Does anyone know of an effective way to either handle the markup or know of a COM object library that provides support for HTML tables?

Some things we have tried to date include HTMLDocument class (formatting is not preserved), XHTML conversion followed by xslt parsing (effective but not very efficient) and, as already mentioned, regex.

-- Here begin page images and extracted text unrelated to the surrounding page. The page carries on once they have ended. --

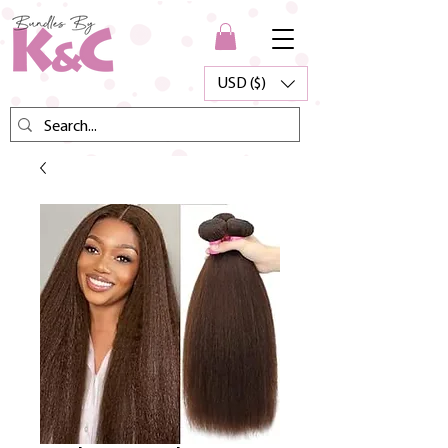
USD ($)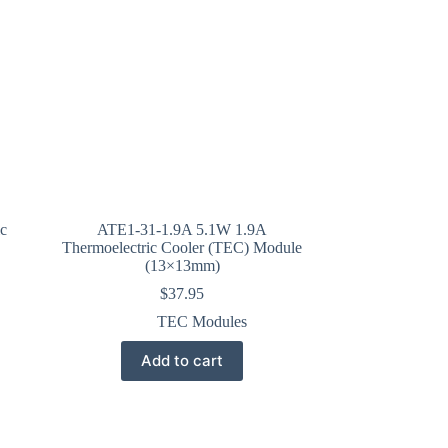
c
ATE1-31-1.9A 5.1W 1.9A
Thermoelectric Cooler (TEC) Module
(13×13mm)
$
37.95
TEC Modules
Add to cart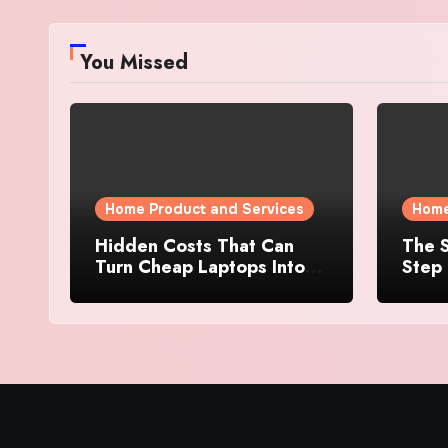
You Missed
Home Product and Services
Home
Hidden Costs That Can
The S
Turn Cheap Laptops Into
Step 
Expensive Purchases
Prope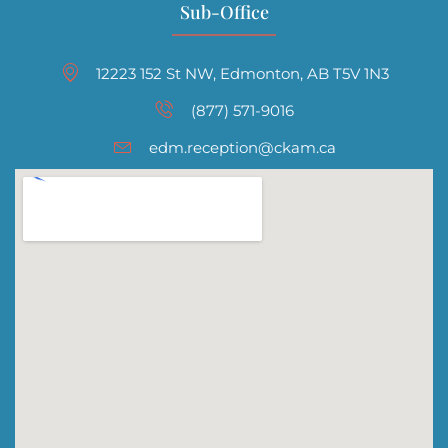
Sub-Office
12223 152 St NW, Edmonton, AB T5V 1N3
(877) 571-9016
edm.reception@ckam.ca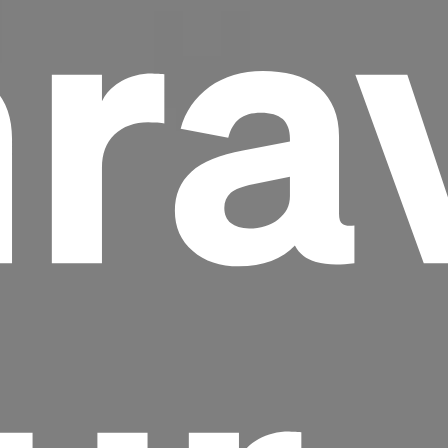
ra
Headline
Lorem Ipsum is simply dummy text of the
printing and typesetting industry.
Lorem
Ipsum has been the industry's standard
dummy text ever since the 1500s, when an
unknown printer took a galley of type and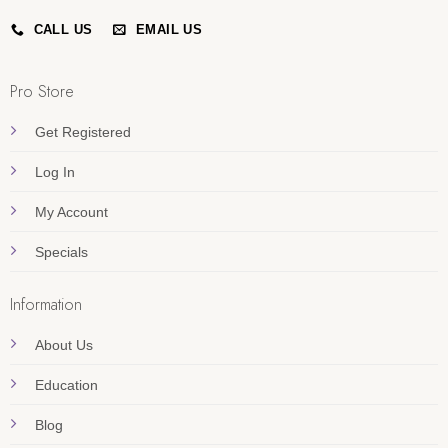
CALL US
EMAIL US
Pro Store
Get Registered
Log In
My Account
Specials
Information
About Us
Education
Blog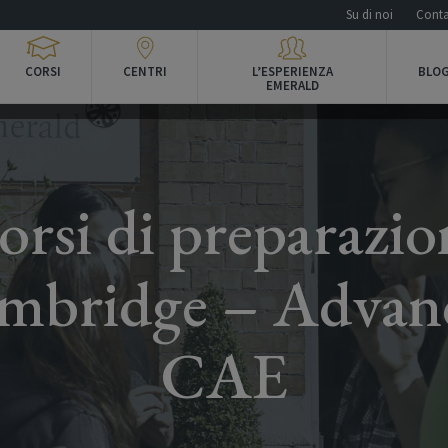
Su di noi
Conta
CORSI
CENTRI
L’ESPERIENZA
BLOG
EMERALD
orsi di preparazio
mbridge – Advan
CAE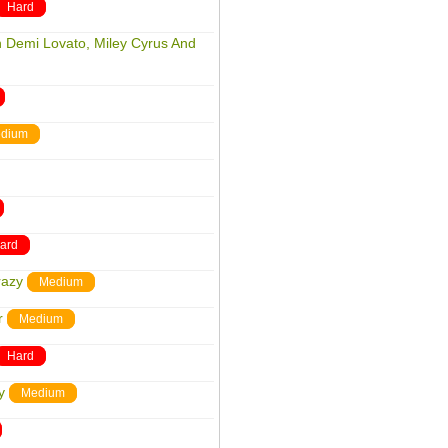
Hard
h Demi Lovato, Miley Cyrus And
dium
ard
razy
Medium
r
Medium
Hard
y
Medium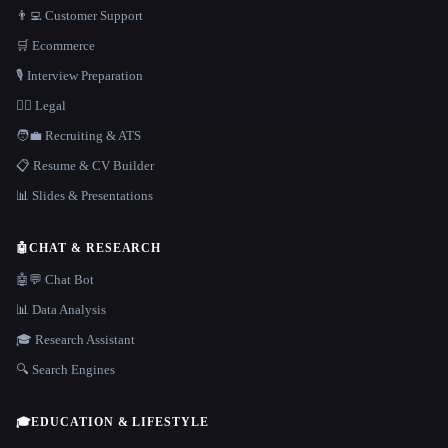
👨‍💻 Customer Support
🛒 Ecommerce
🎙️ Interview Preparation
👩‍⚖️ Legal
🧑‍💼 Recruiting & ATS
📋 Resume & CV Builder
📊 Slides & Presentations
🤖
CHAT & RESEARCH
🤖💬 Chat Bot
📊 Data Analysis
🎓 Research Assistant
🔍 Search Engines
🎓
EDUCATION & LIFESTYLE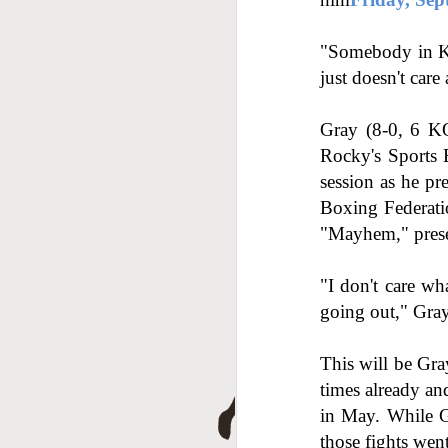
A
"Somebody in Khi
just doesn't care
Gray (8-0, 6 KOs
Rocky's Sports B
session as he pr
Boxing Federatio
"Mayhem," pres
J
"I don't care wha
going out," Gray 
This will be Gra
times already an
in May. While G
those fights wen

Any help is much appreciated,

Alex

Nov 15 '05 #2

This thread has been closed and replies have been disabled. Please start a new discussion.

Similar topics

7
by: Jacek Generowicz | last post by:
:::Title::: A simple text markup utility :::/Title::: :::Section Introduction ::: I'm looking for something to help developers wirte documentation for bits of software they are writing. The...
30
by: Reinhold Birkenfeld | last post by:
Hello, I know that there are different YAML engines for Python out there (Syck, PyYaml, more?). Which one do you use, and why? For those of you who don't know what YAML is: visit...
47
by: Andy Dingley | last post by:
Assume an English language page, linking to a foreign history resource that's only available in a foreign language. Any suggestions on appropriate "best practice" markup, particularly regarding the...
7
by: Lachlan Hunt | last post by:
Hi, I have recently downloaded and experemented with IBM HPR 3.0, and Opera 8 with text-to-speech, and have come to realise some fairly annoying issues regarding punctuation marks. I've found,...
2
by: neovantage | last post by:
Hey all, I have created transparent PNG images from text dynamically. But it edges are pixel-ate or we can say edges are distorted. Here is my LINK which shows my generated transparent PNG image....
0
by: ryjfgjl | last post by:
If we have dozens or hundreds of excel to import into the database, if we use the excel import function provided by database editors such as navicat, it will be extremely tedious and time-consuming...
0
by: emmanuelkatto | last post by:
Hi All, I am Emmanuel katto from Uganda. I want to ask what challenges you've faced while migrating a website to cloud. Please let me know. Thanks! Emmanuel
0
BarryA
by: BarryA | last post by:
What are the essential steps and strategies outlined in the Data Structures and Algorithms (DSA) roadmap for aspiring data scientists? How can individuals effectively utilize this roadmap to progress...
1
by: nemocccc | last post by:
hello, everyone, I want to develop a software for my android phone for daily needs, any suggestions?
1
by: Sonnysonu | last post by:
This is the data of csv file 1 2 3 1 2 3 1 2 3 1 2 3 2 3 2 3 3 the lengths should be different i have to store the data by column-wise with in the specific length. suppose the i have to...
0
by: Hystou | last post by:
Most computers default to English, but sometimes we require a different language, especially when relocating. Forgot to request a specific language before your computer shipped? No problem! You can...
0
jinu1996
by: jinu1996 | last post by:
In today's digital age, having a compelling online presence is paramount for businesses aiming to thrive in a competitive landscape. At the heart of this digital strategy lies an intricately woven...
0
by: Hystou | last post by:
Overview: Windows 11 and 10 have less user interface control over operating system update behaviour than previous versions of Windows. In Windows 11 and 10, there is no way to turn off the Windows...
0
tracyyun
by: tracyyun | last post by:
Dear forum friends, With the development of smart home technology, a variety of wireless communication protocols have appeared on the market, such as Zigbee, Z-Wave, Wi-Fi, Bluetooth, etc. Each...

By using Bytes.com and it's services, you agree to our Privacy Policy and Terms of Use.

To disable or enable advertisements and analytics tracking please visit the manage ads & tracking page.